[Excerpt to read]
★ ★ ★ ★ ★
# String quartet no. 11



## dko22 (Jun 22, 2021)

In case anyone's interested, I recently composed a string quartet, my 11th. In general, the treatment is late romantic contrapuntal harmony but the last movement "theme and variations" is often more classical in spirit and I tried in the theme and some of the variations to capture some of the hope and idealism of those times to contrast with the fraught times we live in (and illustrated by some of the more intense and gloomy passages in the work) The audio can be found on my Reelcrafter site chamber works. The rendering is using the solo strings from the Cinematic Studio library.


----------



## Fraildrummer (6 mo ago)

I listened to much of the 11th. It's really quite good and very sophisticated. Doubly impressed that you are a self-taught composer. I also listened to the trio for piano, violin, and cello and thought that was excellent. Are you pretty happy with the Cinematic Studio Library? I've looked into that, Sacconi Strings by Spitfire, and Noteperformer to up my game on playback on Musescore. I take it that your preference is Cinematic Studio?


----------



## dko22 (Jun 22, 2021)
★ ★ ★ ★ ★
[Source material]

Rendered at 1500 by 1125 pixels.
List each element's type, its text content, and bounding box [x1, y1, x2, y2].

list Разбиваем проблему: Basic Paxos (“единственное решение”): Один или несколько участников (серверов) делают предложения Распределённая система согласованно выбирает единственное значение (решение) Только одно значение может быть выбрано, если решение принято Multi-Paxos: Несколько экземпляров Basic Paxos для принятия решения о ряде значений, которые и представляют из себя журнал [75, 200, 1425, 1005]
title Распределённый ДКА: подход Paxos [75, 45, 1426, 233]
★ ★ ★ ★ ★
[Goal of the exercise]
Resume the forum thread about string quartet no. 11 from the point where it stops. This material comes from an unrelated source.

[Task result]
* Fraildrummer*, thanks for taking the time to listen to my quartet and I'm glad you seem to have got something out of it. I currently use two main libraries for chamber music for strings, the other one is the VSL solo string library. That is more sophisticated and has more articulations than the CSS and for quartets, I have more often used that one but for works where lyricism is particularly prominent like the 11th, I sometimes turn to Cinematic Studio as it has a gorgeous legato. 

The trio for piano, violin and cello is one of my happiest and most tuneful works and certainly among my favourite. I'm always pleased when others appreciate it as well!.


----------



## Waehnen (Oct 31, 2021)

Thanks, Dko22! I listened to some of your chamber works and what I liked about them the most were the atmosphere, instrumental combinations and constellations and the sounds. You really seem to have the ear for such. Lyrical!

Please recommend a work you think is your best so I will listen to it with some serious thought. 

I am not sure if you welcome/need constructive comments from a fellow composer, though.  They are your compositions so they are exactly the way they ought to be.


----------



## dko22 (Jun 22, 2021)

thanks, Waehnen! I'm looking forward to hearing something from you in due course as well. 

As regards which are my best chamber works, it's rather hard to say. If I have to pick my two favourites just at the moment, they would perhaps be the already mentioned piano trio and the String Quintet. The Piano Quintet is regarded as my best by a successful composer I admire and it is certainly intense and brooding but it's not everyone's taste. I used to like the 7th quartet the most and am still particularly fond of the cathartic coda but think my style has developed a bit since then.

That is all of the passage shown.